Familiarity, coupled with a great business that does nothing but grow, are two of Buffett’s most important investment philosophies.
In Hagstrom’s book, he discusses Berkshire holdings such as Coca Cola (NYSE: KO), GEICO, The Washington Post Co. (NYSE: WPO) and American Express (NYSE: AXP). Nearly 20 years after the writing of the book, it’s little surprise that Buffett still holds all of these names. He details that Buffett first owned American Express back in the 1960s, when he ran Buffett Limited Partnership the precursor to Berkshire Hathaway (NYSE: BRK-B).
Today, Berkshire owns a staggering 13% of American Express. Its original cost basis on the 152 million shares is owns is about $1.3 billion. At the end of 2011, it sported a market value of $7.2 billion. It counts as the largest percentage ownership stake in Berkshire’s investment portfolio of publicly-traded companies.

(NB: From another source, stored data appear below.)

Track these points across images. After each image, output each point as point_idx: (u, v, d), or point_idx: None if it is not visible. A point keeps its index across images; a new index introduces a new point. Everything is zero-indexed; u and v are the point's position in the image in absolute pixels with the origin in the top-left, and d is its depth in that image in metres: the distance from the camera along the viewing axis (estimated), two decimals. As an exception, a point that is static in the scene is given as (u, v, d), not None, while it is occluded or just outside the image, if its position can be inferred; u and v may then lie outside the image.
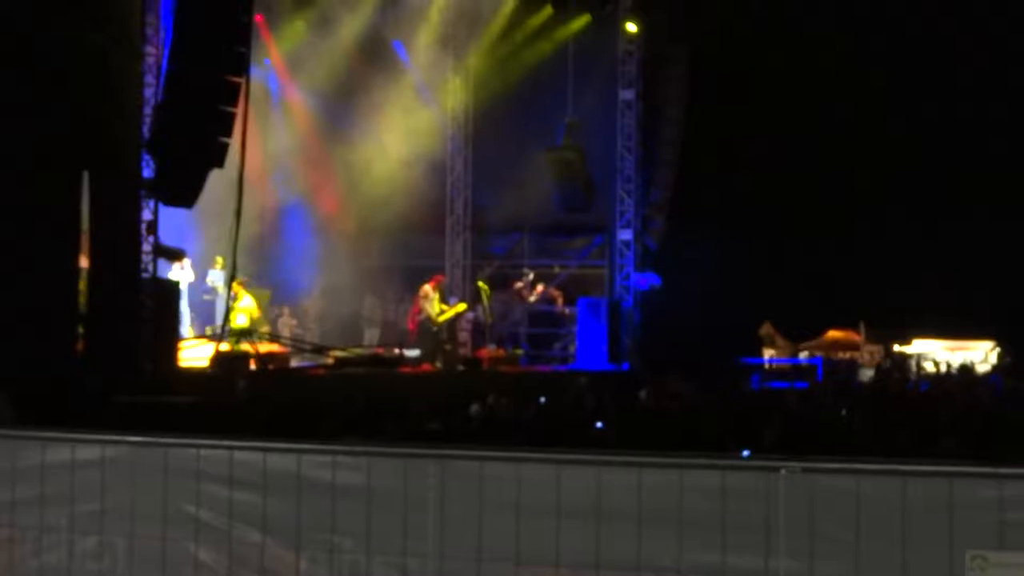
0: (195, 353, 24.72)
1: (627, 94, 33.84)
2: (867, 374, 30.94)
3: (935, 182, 32.31)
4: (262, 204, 30.75)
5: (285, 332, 30.80)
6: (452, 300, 31.79)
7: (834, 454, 9.06)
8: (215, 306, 28.49)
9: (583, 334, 32.70)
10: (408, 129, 34.02)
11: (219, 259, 28.36)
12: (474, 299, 32.88)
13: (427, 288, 30.57)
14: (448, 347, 30.70)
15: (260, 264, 30.19)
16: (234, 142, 21.45)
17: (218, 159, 21.31)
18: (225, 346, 23.85)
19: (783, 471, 8.39)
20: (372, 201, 33.24)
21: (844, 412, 18.58)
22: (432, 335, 30.47)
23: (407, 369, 27.65)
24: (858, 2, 32.25)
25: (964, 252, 31.79)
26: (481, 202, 35.60)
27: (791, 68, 32.62)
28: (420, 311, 30.92)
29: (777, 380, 29.60)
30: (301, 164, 34.00)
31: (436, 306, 30.39)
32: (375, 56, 33.68)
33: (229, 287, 24.46)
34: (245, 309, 27.43)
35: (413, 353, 29.89)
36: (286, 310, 32.08)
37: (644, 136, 33.92)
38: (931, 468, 8.41)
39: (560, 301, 34.33)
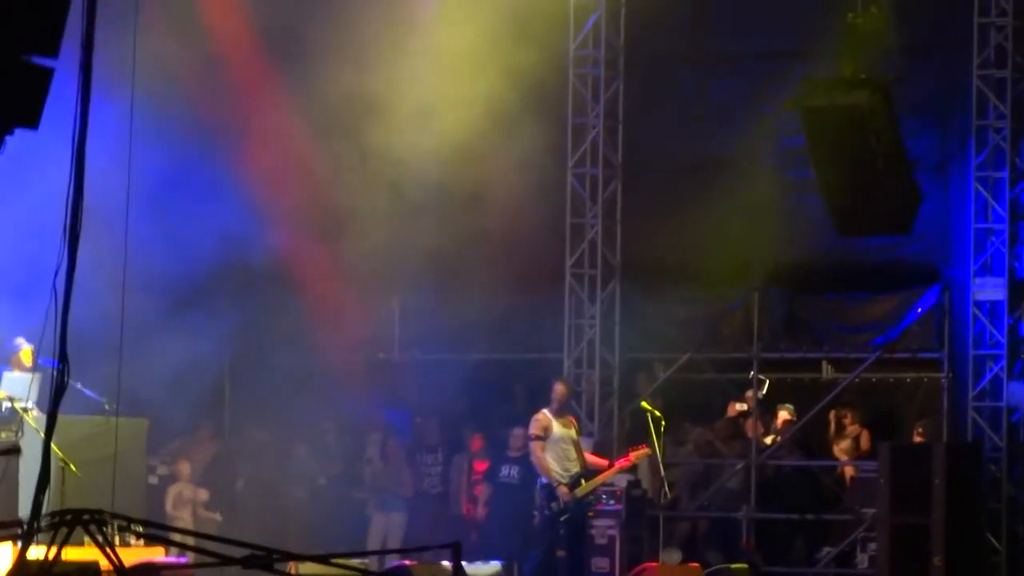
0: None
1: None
2: None
3: None
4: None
5: (185, 516, 21.46)
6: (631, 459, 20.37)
7: None
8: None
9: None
10: (473, 58, 20.62)
11: (24, 348, 20.18)
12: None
13: (546, 416, 19.16)
14: (563, 553, 19.40)
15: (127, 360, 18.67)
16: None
17: (26, 110, 12.17)
18: (41, 547, 13.01)
19: None
20: (385, 217, 21.54)
21: None
22: (545, 524, 19.21)
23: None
24: None
25: None
26: (645, 215, 21.42)
27: None
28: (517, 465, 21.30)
29: None
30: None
31: (570, 454, 19.29)
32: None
33: (54, 406, 12.57)
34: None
35: (485, 570, 20.18)
36: (185, 468, 21.20)
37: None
38: None
39: (840, 444, 22.28)
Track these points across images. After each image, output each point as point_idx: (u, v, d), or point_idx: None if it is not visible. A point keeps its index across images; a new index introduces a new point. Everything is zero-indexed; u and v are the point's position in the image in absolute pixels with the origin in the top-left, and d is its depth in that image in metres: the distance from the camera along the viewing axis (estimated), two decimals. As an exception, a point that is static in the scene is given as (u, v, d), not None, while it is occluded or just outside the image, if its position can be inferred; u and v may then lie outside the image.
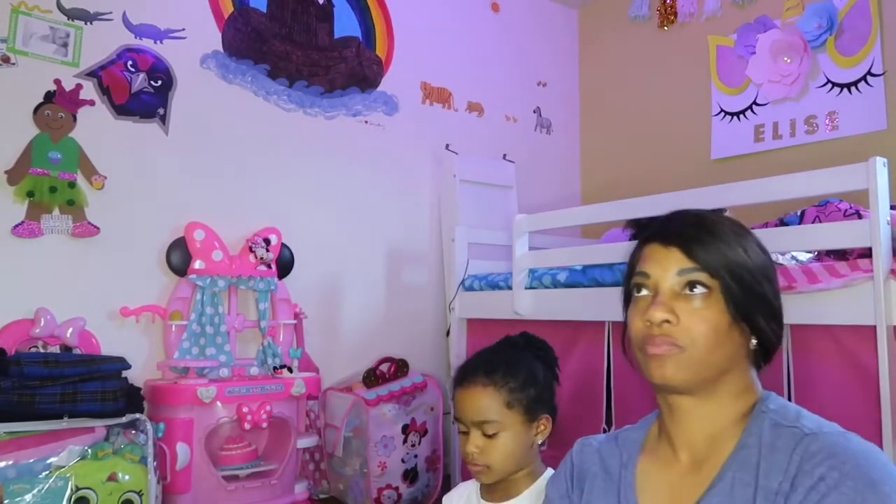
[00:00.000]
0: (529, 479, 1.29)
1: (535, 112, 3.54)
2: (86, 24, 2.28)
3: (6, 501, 1.62)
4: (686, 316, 0.84)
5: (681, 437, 0.89)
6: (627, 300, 0.94)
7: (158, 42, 2.42)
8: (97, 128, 2.26)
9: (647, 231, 0.94)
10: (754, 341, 0.87)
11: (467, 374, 1.29)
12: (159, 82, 2.40)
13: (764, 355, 0.90)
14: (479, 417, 1.24)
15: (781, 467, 0.76)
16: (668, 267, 0.87)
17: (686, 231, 0.89)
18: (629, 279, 0.93)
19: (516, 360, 1.30)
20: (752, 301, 0.85)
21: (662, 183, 2.71)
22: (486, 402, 1.24)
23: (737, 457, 0.82)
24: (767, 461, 0.78)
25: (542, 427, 1.29)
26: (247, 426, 2.16)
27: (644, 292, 0.89)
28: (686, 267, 0.85)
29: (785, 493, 0.74)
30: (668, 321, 0.84)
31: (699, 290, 0.84)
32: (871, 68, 2.56)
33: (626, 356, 0.93)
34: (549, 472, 1.31)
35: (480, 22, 3.36)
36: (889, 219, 1.54)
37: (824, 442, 0.75)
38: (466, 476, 1.45)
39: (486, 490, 1.32)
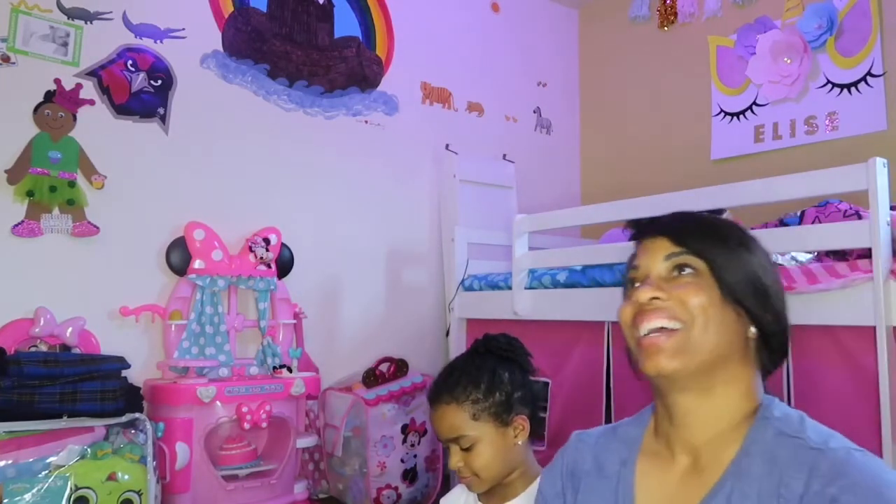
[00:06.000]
0: (525, 482, 1.29)
1: (535, 112, 3.54)
2: (86, 23, 2.28)
3: (6, 501, 1.62)
4: (676, 290, 0.83)
5: (679, 439, 0.86)
6: None
7: (158, 42, 2.42)
8: (97, 127, 2.26)
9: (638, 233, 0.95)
10: (753, 329, 0.84)
11: (433, 395, 1.34)
12: (159, 82, 2.40)
13: (770, 357, 0.87)
14: (450, 435, 1.28)
15: (785, 482, 0.74)
16: (655, 254, 0.87)
17: (674, 222, 0.90)
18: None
19: (477, 368, 1.32)
20: (743, 281, 0.83)
21: (662, 183, 2.71)
22: (453, 419, 1.27)
23: (738, 464, 0.79)
24: (771, 474, 0.75)
25: (520, 427, 1.30)
26: (246, 426, 2.16)
27: (636, 286, 0.88)
28: (673, 251, 0.85)
29: None
30: (657, 298, 0.83)
31: (688, 271, 0.84)
32: (871, 69, 2.56)
33: (630, 367, 0.90)
34: None
35: (480, 22, 3.36)
36: (889, 219, 1.54)
37: (833, 459, 0.72)
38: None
39: (484, 495, 1.33)
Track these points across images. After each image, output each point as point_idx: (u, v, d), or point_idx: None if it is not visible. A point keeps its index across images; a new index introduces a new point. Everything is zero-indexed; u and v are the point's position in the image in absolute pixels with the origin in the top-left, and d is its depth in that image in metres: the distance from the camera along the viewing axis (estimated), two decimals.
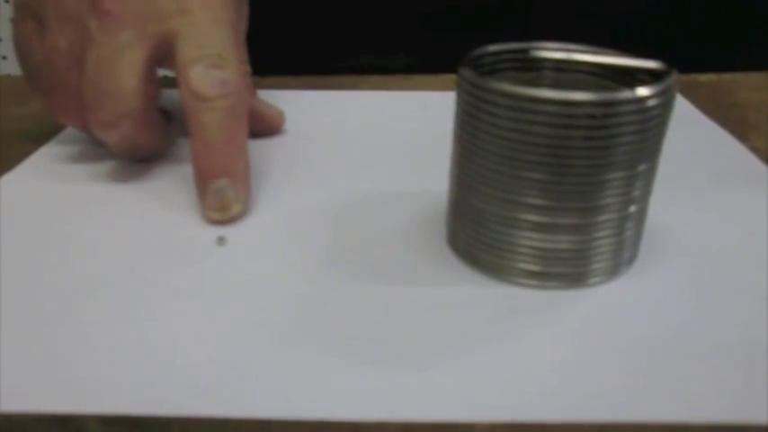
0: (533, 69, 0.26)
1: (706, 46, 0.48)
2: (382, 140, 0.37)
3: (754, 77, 0.46)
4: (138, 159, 0.34)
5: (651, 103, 0.22)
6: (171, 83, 0.32)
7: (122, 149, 0.32)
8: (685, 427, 0.19)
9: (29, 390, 0.20)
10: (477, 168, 0.24)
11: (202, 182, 0.29)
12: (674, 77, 0.23)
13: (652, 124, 0.22)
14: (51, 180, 0.32)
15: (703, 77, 0.46)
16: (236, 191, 0.29)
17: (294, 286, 0.25)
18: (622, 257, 0.25)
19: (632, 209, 0.24)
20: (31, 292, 0.24)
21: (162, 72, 0.32)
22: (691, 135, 0.37)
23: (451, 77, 0.24)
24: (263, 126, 0.37)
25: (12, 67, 0.37)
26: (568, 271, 0.24)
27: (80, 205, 0.30)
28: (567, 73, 0.26)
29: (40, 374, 0.20)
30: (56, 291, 0.24)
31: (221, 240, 0.27)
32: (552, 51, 0.26)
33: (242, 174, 0.29)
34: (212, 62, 0.29)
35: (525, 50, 0.26)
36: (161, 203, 0.30)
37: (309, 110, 0.41)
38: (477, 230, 0.25)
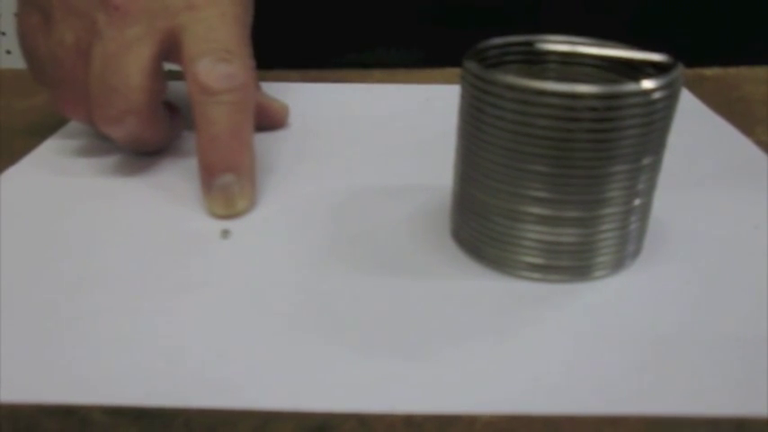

Clearly, Buffett has little intention of selling American Express. Its namesake credit cards continue to hold high brand recognition among wealthier consumers around the globe who spend freely and generally pay off their balance every month. This helps the firm avoid bad debt risk that most other rivals, such as Capital One Financial (NYSE: COF), must deal with.
Retailers will do nearly anything to accept the American Express card, which gives them access to a higher-end consumer base. This includes paying a higher fee to accept American Express Cards. Amex plastic charges were recently pegged in one study at a 34% premium to the 1.6% fee per transaction that market leader Visa (NYSE: V) charges retailers.
A well-respected brand such as Amex can be quite profitable. Last year, American Express logged profits of nearly $5 billion on sales of $30 billion. This is an impressive net profit margin of close to 17% that leads the industry average of less than 16%.
Returning to the growth equation, sales growth over the past decade has been more pedestrian at less than 4% annually (the credit crisis has a lot to do with this), but profit growth has been solid, at more than 15% annually. Bad debts did rise dramatically during the Great Recession, but snapped back even more dramatically since. Net write-offs per average loan are close to 5%, but rivals have much higher rates. For example, Citigroup wrote off more than 8% of its loans recently and saw a peak above 11% during the financial crisis. Amex’s write-off rate remained in the single digits at the worst of the downturn.
The latest piece of good news out of American Express came in the form of moves to boost shareholder returns. In late March, it announced an 11% increase in its dividend as well as plans to repurchase 150 million shares. The dividend increase was the first since 2007, just before the credit crisis. It will boost the quarterly payout to $0.20 per share, up from $0.18 per share.
The dividend yield will now be 1.4%, or right around the industry average. Investors familiar with Buffett know he focuses on overall company growth, rather than solely on dividends. And as the world moves away from cash payments and adopts plastic, Amex’s premium brand recognition is likely to attract more high-end customers from developing economies. This should lead to further growth in sales, profits and dividends over the long-run. Share buybacks help too, as they help boost per-share earnings over time.
Risks to Consider: Shares of American Express are currently bumping up against their highs over the past year. A quick run-up so far this year could mean the stock stops to take a breather, but future growth is what is most important for investors. In fact, Buffett has established several positions in stocks trading at their highs because he expects continued strong growth in the years to come.
Action to Take –> American Express currently trades at a forward P/E ratio of about 13.4. This is still quite reasonable in light of the recent run in the stock. And by reasonable, I mean that the multiple is still about 10% shy of its average valuation over the past five years. It is also well below the market average of 15.5 and the industry average of 14.8. Given American Express’ easy-to-understand business model and stellar track record that has spanned many decades now, it should easily trade at a premium to the market and its key rivals. In other words, despite a strong recent run, it should still warrant consideration as a Forever Stock in many investor portfolios.